BEGIN DATA TO USE
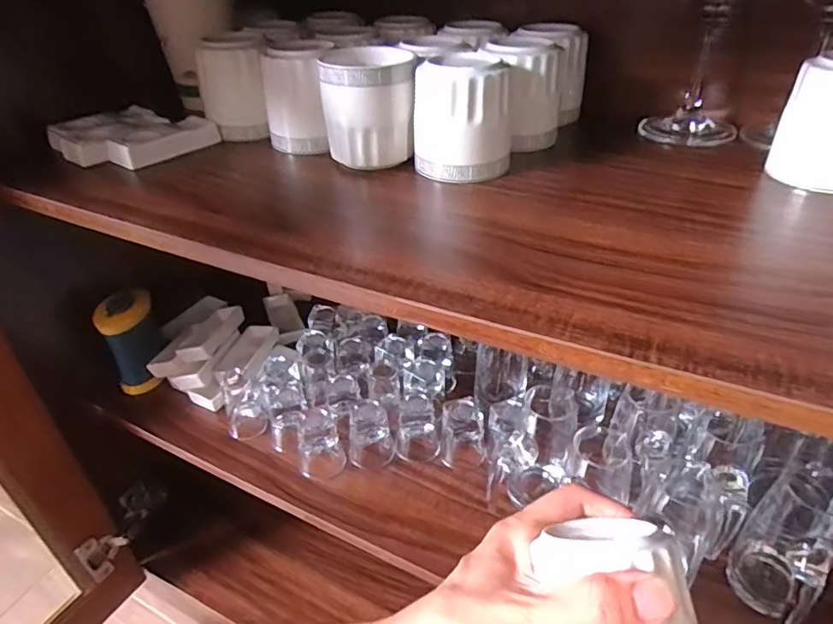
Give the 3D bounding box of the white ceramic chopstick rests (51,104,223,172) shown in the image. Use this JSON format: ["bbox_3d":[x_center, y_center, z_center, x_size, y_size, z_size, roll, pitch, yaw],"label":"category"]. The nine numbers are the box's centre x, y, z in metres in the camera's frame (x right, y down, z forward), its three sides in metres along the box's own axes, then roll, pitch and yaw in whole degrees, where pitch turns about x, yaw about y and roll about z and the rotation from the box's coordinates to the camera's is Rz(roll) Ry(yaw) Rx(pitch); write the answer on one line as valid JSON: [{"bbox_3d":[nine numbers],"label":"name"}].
[{"bbox_3d":[-0.226,-0.136,0.420,0.109,0.023,0.094,21,41,29],"label":"white ceramic chopstick rests"}]

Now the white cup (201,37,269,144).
[{"bbox_3d":[-0.140,-0.170,0.418,0.052,0.076,0.048,-9,36,-8],"label":"white cup"}]

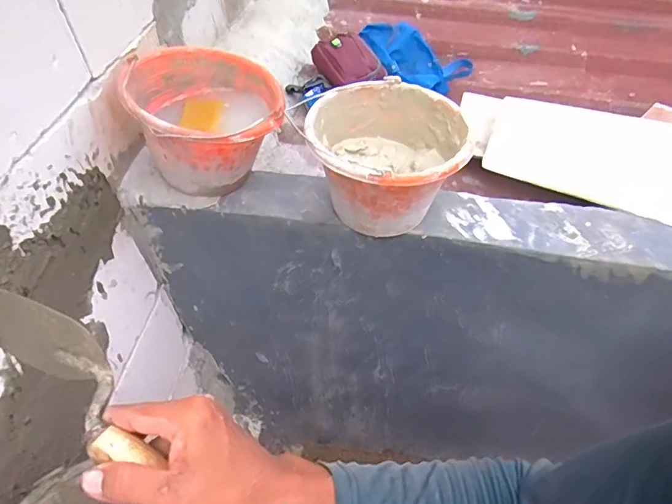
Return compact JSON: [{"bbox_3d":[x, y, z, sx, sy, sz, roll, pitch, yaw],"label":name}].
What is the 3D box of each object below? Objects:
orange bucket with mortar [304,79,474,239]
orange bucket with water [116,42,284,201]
[{"bbox_3d":[0.079,-0.129,0.737,0.227,0.161,0.231,-2,47,2],"label":"orange bucket with mortar"},{"bbox_3d":[-0.202,-0.212,0.781,0.220,0.180,0.230,-2,47,2],"label":"orange bucket with water"}]

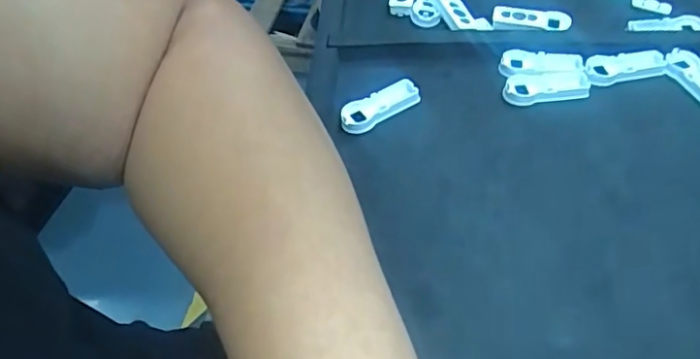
END DATA TO USE
EXERCISE INSTRUCTIONS:
Return the records above verbatim, leaving out images.

SOLUTION TO THE EXERCISE:
Give the 3D bounding box of the white ceramic chopstick rests (51,104,223,172) shown in the image. Use this JSON format: ["bbox_3d":[x_center, y_center, z_center, x_size, y_size, z_size, roll, pitch, yaw],"label":"category"]. The nine numbers are the box's centre x, y, z in metres in the camera's frame (x right, y down, z forward), its three sides in metres along the box's own axes, then roll, pitch and yaw in whole degrees, where pitch turns about x, yaw about y and roll about z and the rotation from the box's coordinates to the camera's is Rz(roll) Ry(yaw) Rx(pitch); write the answer on one line as valid JSON: [{"bbox_3d":[nine numbers],"label":"name"}].
[{"bbox_3d":[-0.226,-0.136,0.420,0.109,0.023,0.094,21,41,29],"label":"white ceramic chopstick rests"}]

Now the white cup (201,37,269,144).
[{"bbox_3d":[-0.140,-0.170,0.418,0.052,0.076,0.048,-9,36,-8],"label":"white cup"}]

Return compact JSON: [{"bbox_3d":[x, y, z, sx, sy, sz, roll, pitch, yaw],"label":name}].
What is the 3D box of each object below? Objects:
orange bucket with mortar [304,79,474,239]
orange bucket with water [116,42,284,201]
[{"bbox_3d":[0.079,-0.129,0.737,0.227,0.161,0.231,-2,47,2],"label":"orange bucket with mortar"},{"bbox_3d":[-0.202,-0.212,0.781,0.220,0.180,0.230,-2,47,2],"label":"orange bucket with water"}]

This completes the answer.